Attorney General Eric Holder's resignation, announced Thursday, hardly came as a surprise. One of the few remaining members of President Obama’s original cabinet, had long made no secret of his intention to step down before the end of the president's second term. Obama has repeatedly asked him to stick around, even though Holder is one of the most divisive attorneys general in history: In April, the House voted to hold him in contempt of Congress. His replacement is bound to be controversial and Obama will need the Senate to confirm his selection.
Holder has said he will remain in his post until his successor is named, potentially an effort to push a vote along before November’s midterm elections, which could end the Democrat majority in the Senate. It is more likely that the vote will occur after the midterms, either during the lame-duck session or even early next year.

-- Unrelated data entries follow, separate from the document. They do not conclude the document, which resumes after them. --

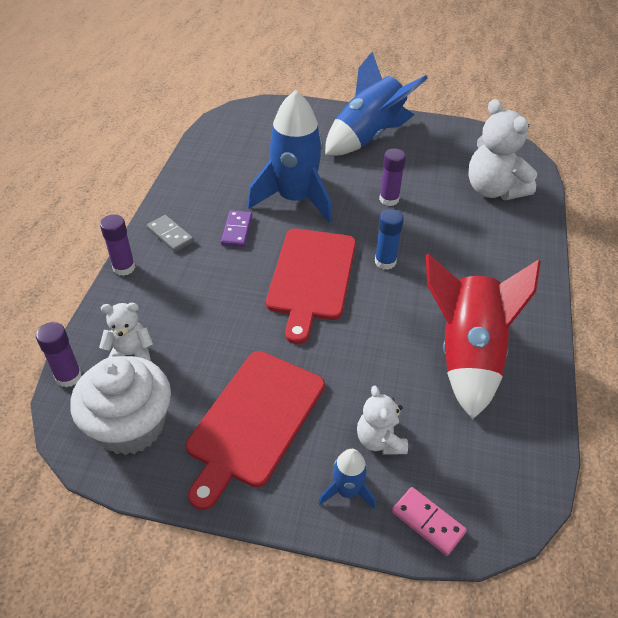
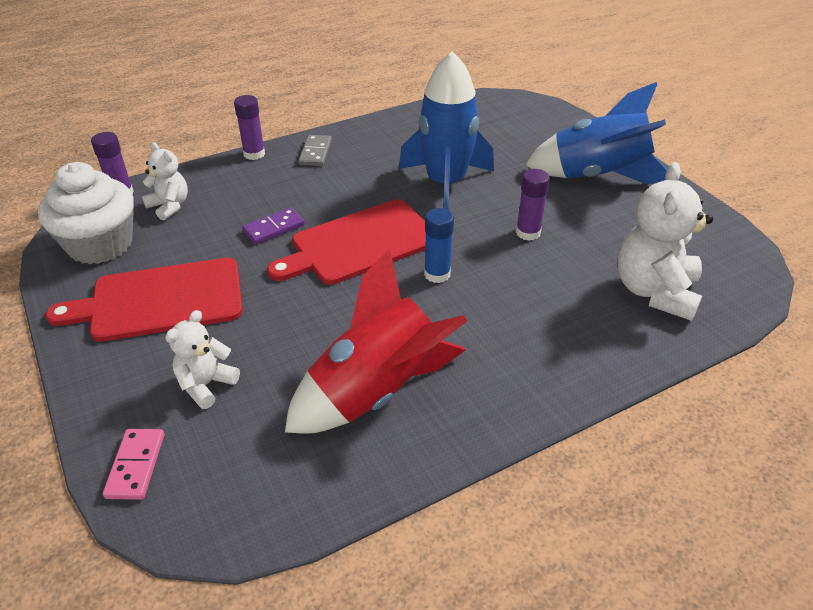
camera: 50 degrees right, 5 degrees down
purple domino [221,210,252,247] -> purple domino moved to [242,207,305,244]
blue rocket [318,449,376,509] -> none

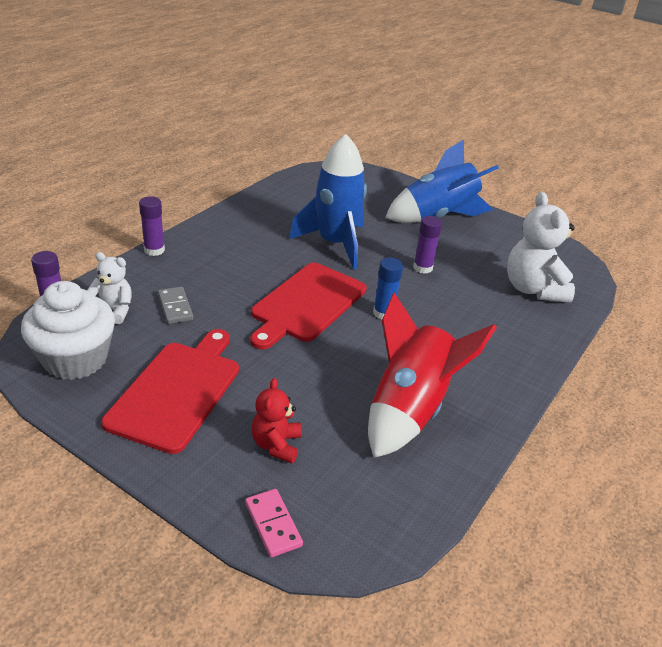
camera: 30 degrees left, 5 degrees down
red cutting board [46,258,243,342] -> red cutting board turned 150 degrees clockwise [101,329,239,454]
white teddy bear [165,310,240,409] -> red teddy bear [252,378,302,463]
purple domino [242,207,305,244] -> none
grey domino [298,135,332,166] -> grey domino moved to [158,287,193,324]

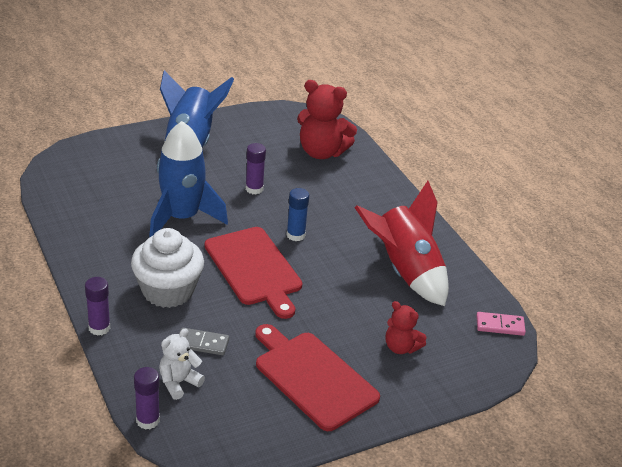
camera: 60 degrees left, 0 degrees up
white cupcake [21,281,115,380] -> white cupcake moved to [131,228,204,308]
pink domino [245,489,303,557] -> pink domino moved to [476,312,526,336]
white teddy bear [507,192,575,303] -> red teddy bear [297,80,357,159]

The final years of Obama’s presidency will require the new attorney general to craft legal defenses for an increasingly expansive war against the Islamic State (and potentially, the Khorasan Group) and executive action on immigration. Here's are the four most likely successors.
Don Verrilli
The current U.S. solicitor general represents the federal government before the Supreme Court, making him well positioned to move into the job of giving legal advice to the government. In 2012, he defended Obamacare in what Mother Jonescalled “the worst Supreme Court argument of all time.” But he was ultimately successful and when the Supreme Court upheld the ruling in June, the first phone call Obama made was to thank Verrilli for his work.
The Senate confirmed Verrilli for his current position in 2011, by a 72-16 vote. Before that, he served as the White House deputy counsel to the president and was reportedly well liked in the administration, both professionally and personally.
Preet Bharara
Bharara was unanimously confirmed by the Senate in 2009 to serve as the U.S. attorney for the Southern District of New York. Since then, he’s had numerous courtroom successes prosecuting terrorists and white-collar criminals—areas in which Holder fell short. Bharara secured life sentences for Faisal Shahzad, the Times Square bomber, and Ahmed Ghailani, one of the orchestrators of the 1998 Embassy bombings in Kenya and Tanzania. He also prosecuted participants in the Bernie Madoff Ponzi scheme, sending Peter Madoff to prison for ten years.

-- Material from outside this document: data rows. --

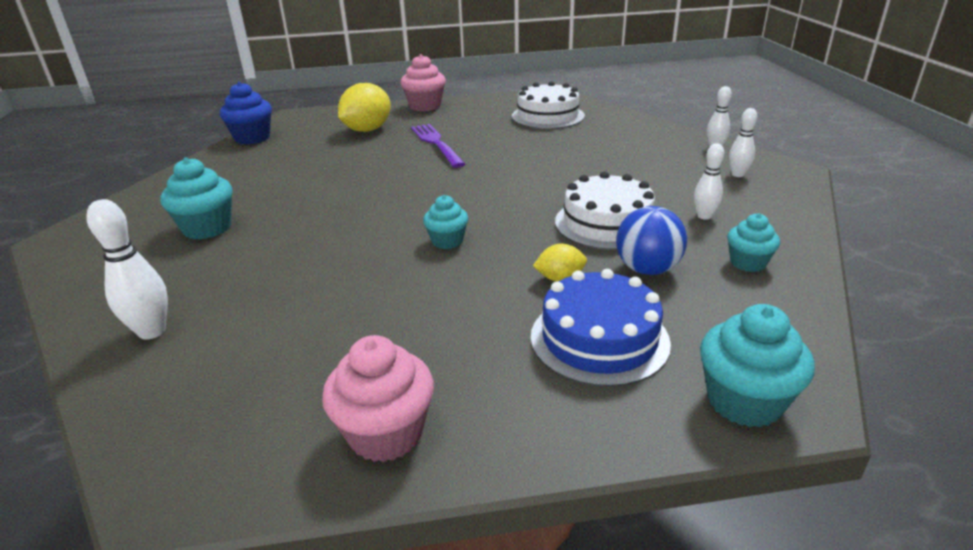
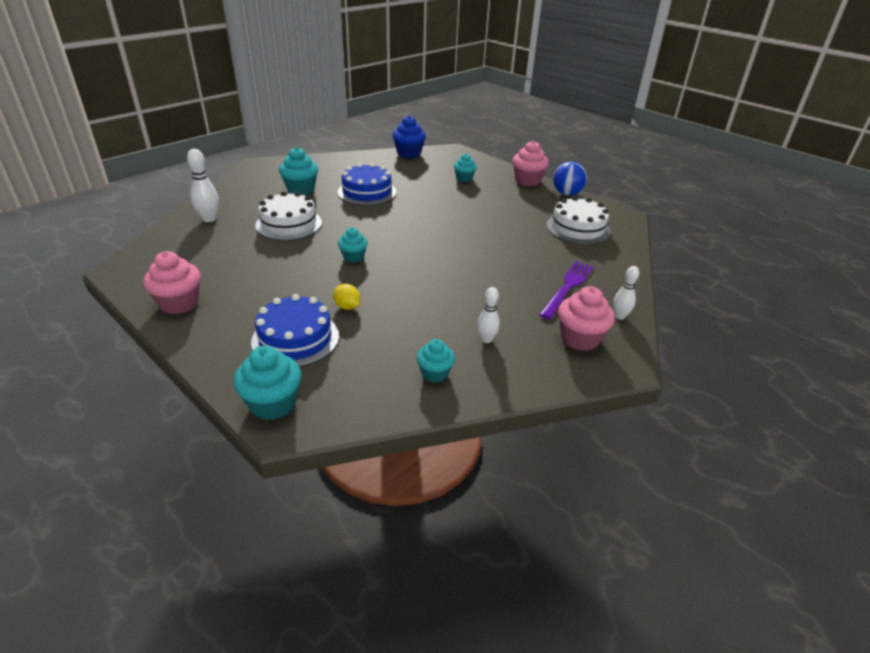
camera: 50 degrees right, 5 degrees up
yellow lemon [338,83,391,132] -> turquoise cupcake [454,153,477,182]
purple fork [411,124,465,168] -> purple fork moved to [539,261,594,320]
white cake [555,171,655,250] -> white cake moved to [255,191,322,240]
blue ball [616,206,687,275] -> blue ball moved to [553,162,587,196]
white bowling pin [729,108,757,177] -> pink cupcake [558,286,615,351]
none -> blue cake [338,163,396,205]

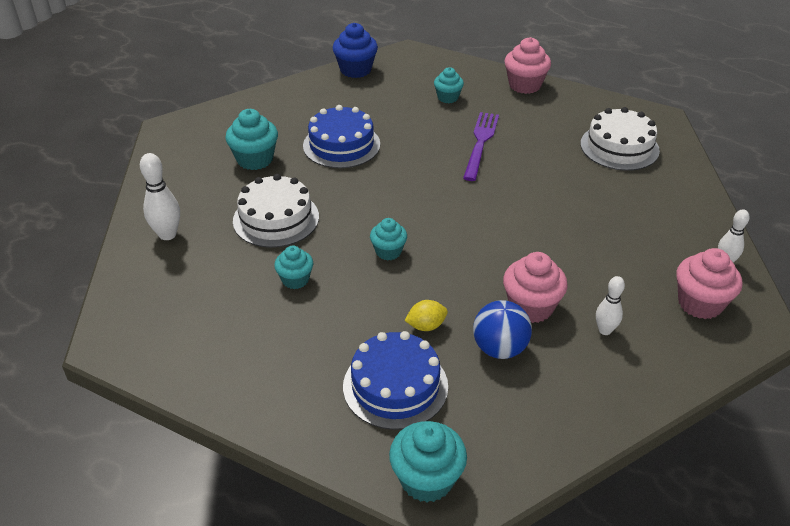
camera: 15 degrees left, 5 degrees up
pink cupcake [143,251,201,314] -> pink cupcake moved to [503,252,568,323]
yellow lemon [333,284,360,310] -> yellow lemon turned 45 degrees counterclockwise [405,300,448,331]
turquoise cupcake [417,339,455,383] -> turquoise cupcake moved to [274,246,313,289]
purple fork [539,261,594,320] -> purple fork moved to [463,112,499,181]
blue ball [553,162,587,196] -> blue ball moved to [473,300,532,359]

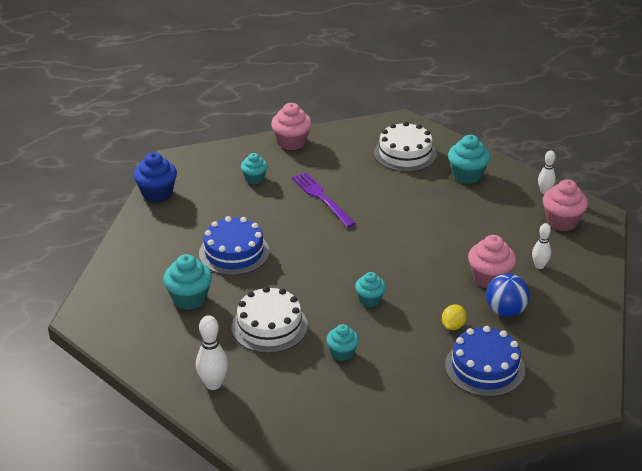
camera: 45 degrees left, 5 degrees down
turquoise cupcake [389,421,467,503] -> turquoise cupcake moved to [448,135,490,184]

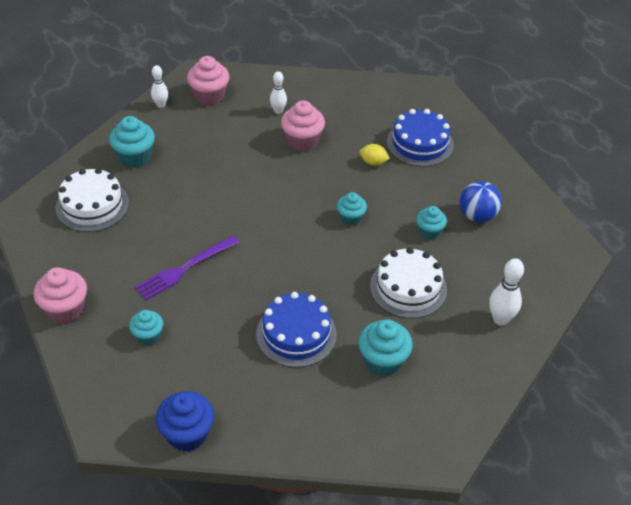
camera: 100 degrees left, 10 degrees up
blue ball [486,274,530,317] -> blue ball moved to [460,181,501,223]

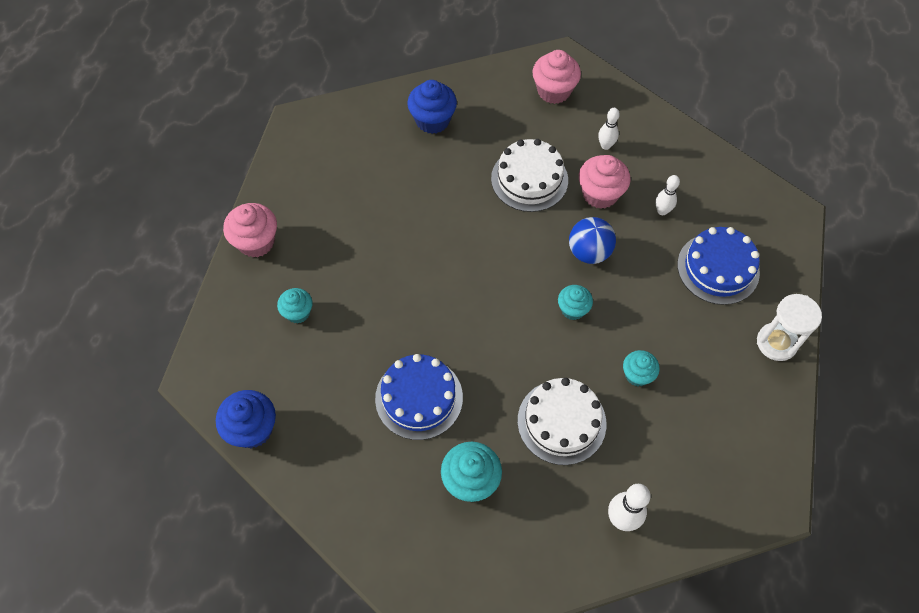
camera: 40 degrees right, 15 degrees up
white cake [56,168,129,232] -> white cake moved to [491,139,568,212]
turquoise cupcake [109,116,155,167] -> blue cupcake [407,80,457,134]
purple fork [135,236,240,300] -> none
white bowling pin [151,65,168,108] -> white bowling pin moved to [655,175,680,215]
yellow lemon [360,144,390,166] -> none
blue ball [460,181,501,223] -> blue ball moved to [569,217,616,264]
none -> white hourglass [757,294,822,361]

Bharara has close ties from the very people who need to confirm him: He was the chief counsel and staff director to a Senate subcommittee on administrative oversight in the courts. But in August he negated rumors of his attorney general aspirations. “I have no interest and desire to seek political office,” he told The New York Times. “Not now of ever.” But that’s what they all say.
Deval Patrick
The current governor of Massachusetts is set to leave office in January, and happened to travel to Washington on Thursday, the day Holder announced his resignation. Coincidence? His office swears that the governor was already planning to head south for a Congressional Black Caucus event.

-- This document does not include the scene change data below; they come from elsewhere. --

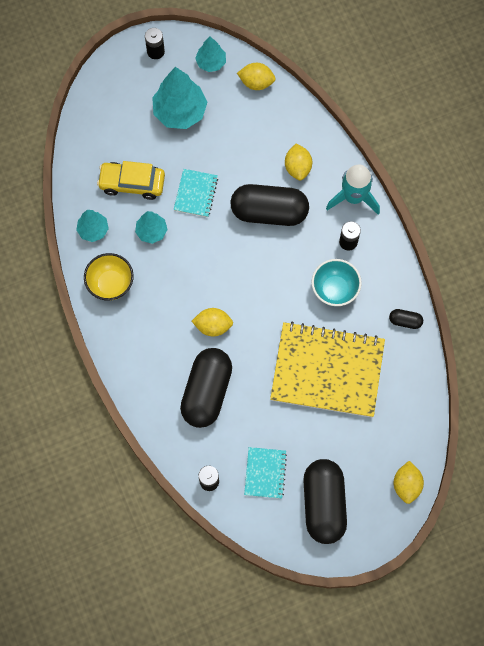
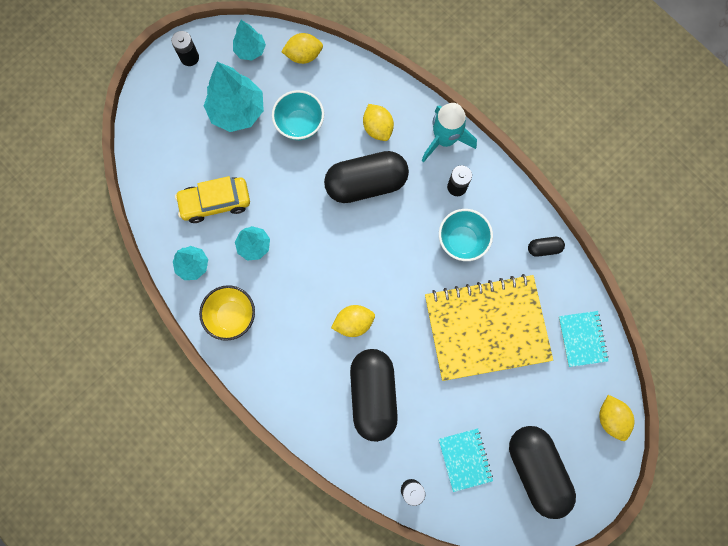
camera: 20 degrees left, 5 degrees up
turquoise notebook [173,169,218,217] -> turquoise notebook moved to [558,311,609,367]
none -> turquoise bowl [272,90,324,140]

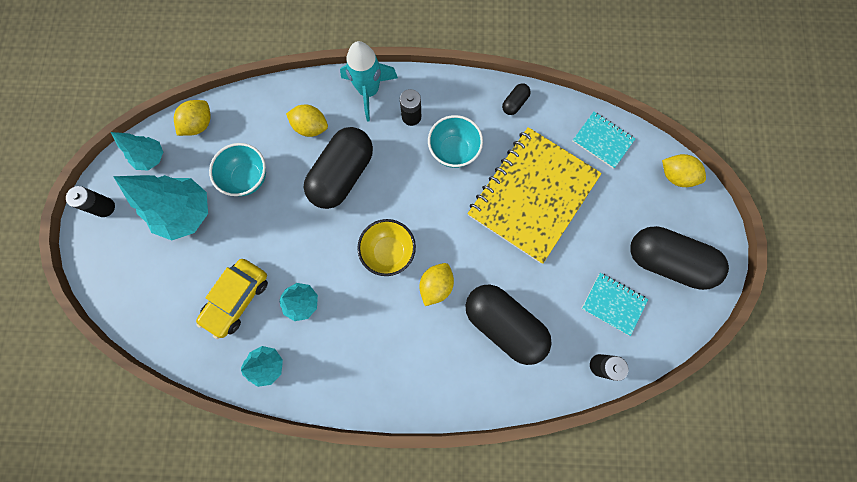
camera: 45 degrees left, 0 degrees up
yellow bowl [199,285,255,341] -> yellow bowl moved to [357,219,416,276]

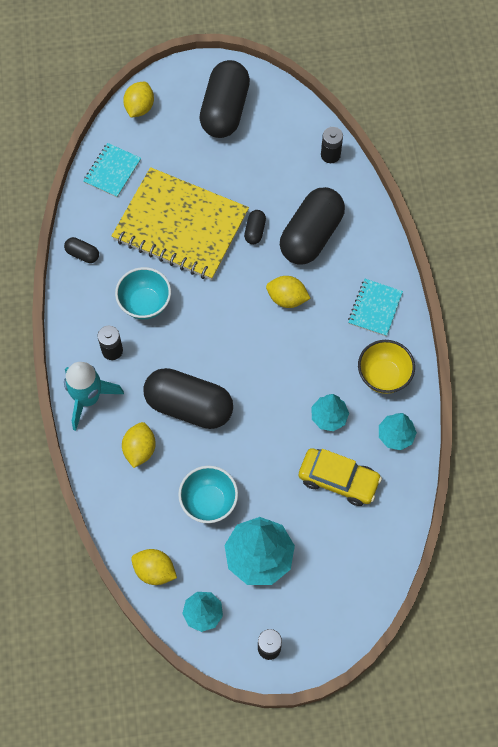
camera: 100 degrees left, 10 degrees down
yellow bowl [357,219,416,276] -> yellow bowl moved to [358,340,415,394]
turquoise notebook [581,273,648,336] -> turquoise notebook moved to [348,279,403,336]
none -> black capsule [244,210,266,244]

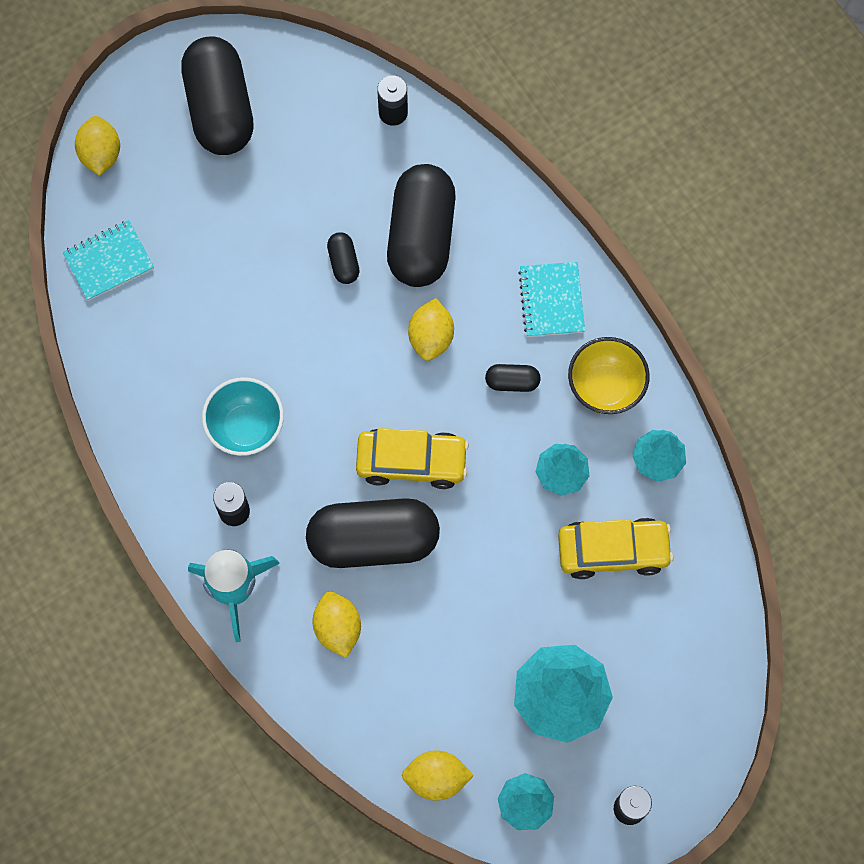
camera: 25 degrees left, 5 degrees up
black capsule [64,237,99,263] -> black capsule moved to [485,364,541,392]
turquoise notebook [83,143,141,198] -> turquoise notebook turned 60 degrees clockwise [62,220,154,301]
yellow notebook [112,167,249,280] -> none
turquoise bowl [178,466,238,523] -> none
yellow lemon [266,276,311,308] -> yellow lemon turned 75 degrees counterclockwise [408,298,454,361]
none -> yellow car [356,428,469,489]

Under President Clinton, Patrick headed the Justice Department’s Civil Rights Division. He is the first black governor of Massachusetts, and capable of continuing Holder’s efforts to address racial tension between law enforcement and minorities. He is also a close friend and political ally of Obama. Speaking at a press conference Thursday morning in Boston, Patrick thanked Holder for his service as attorney general and added, “That’s an enormously important job but it’s not one for me right now.” Whether this statement is a requisite display of modesty, or a genuine lack of interest in the job, Patrick wouldn’t be the first person Obama has coaxed into a cabinet position.
Jennifer Granholm
Granholm has served as both the attorney general and governor of Michigan. She led the state through the economic recession, which hit her state especially hard. When the automotive and manufacturing industries were crippled, she focused on diversifying the economy and bringing clean energy jobs to Michigan.
Her legacy as attorney general of Michigan is mixed: she was praised for doing right by the law, even when it did not support her own policy or political inclinations. But Bill Ballenger, the editor of a local political newsletter, called her term unremarkable. “Nobody can remember an opinion by Jennifer Granholm,” he said back in 2009. “She didn’t leave an impression,” he added. “She really didn’t have time to leave an impression.”
Nonetheless, in 2013, Politico listed her among a group of people that Obama wanted to place in a high-level administration position.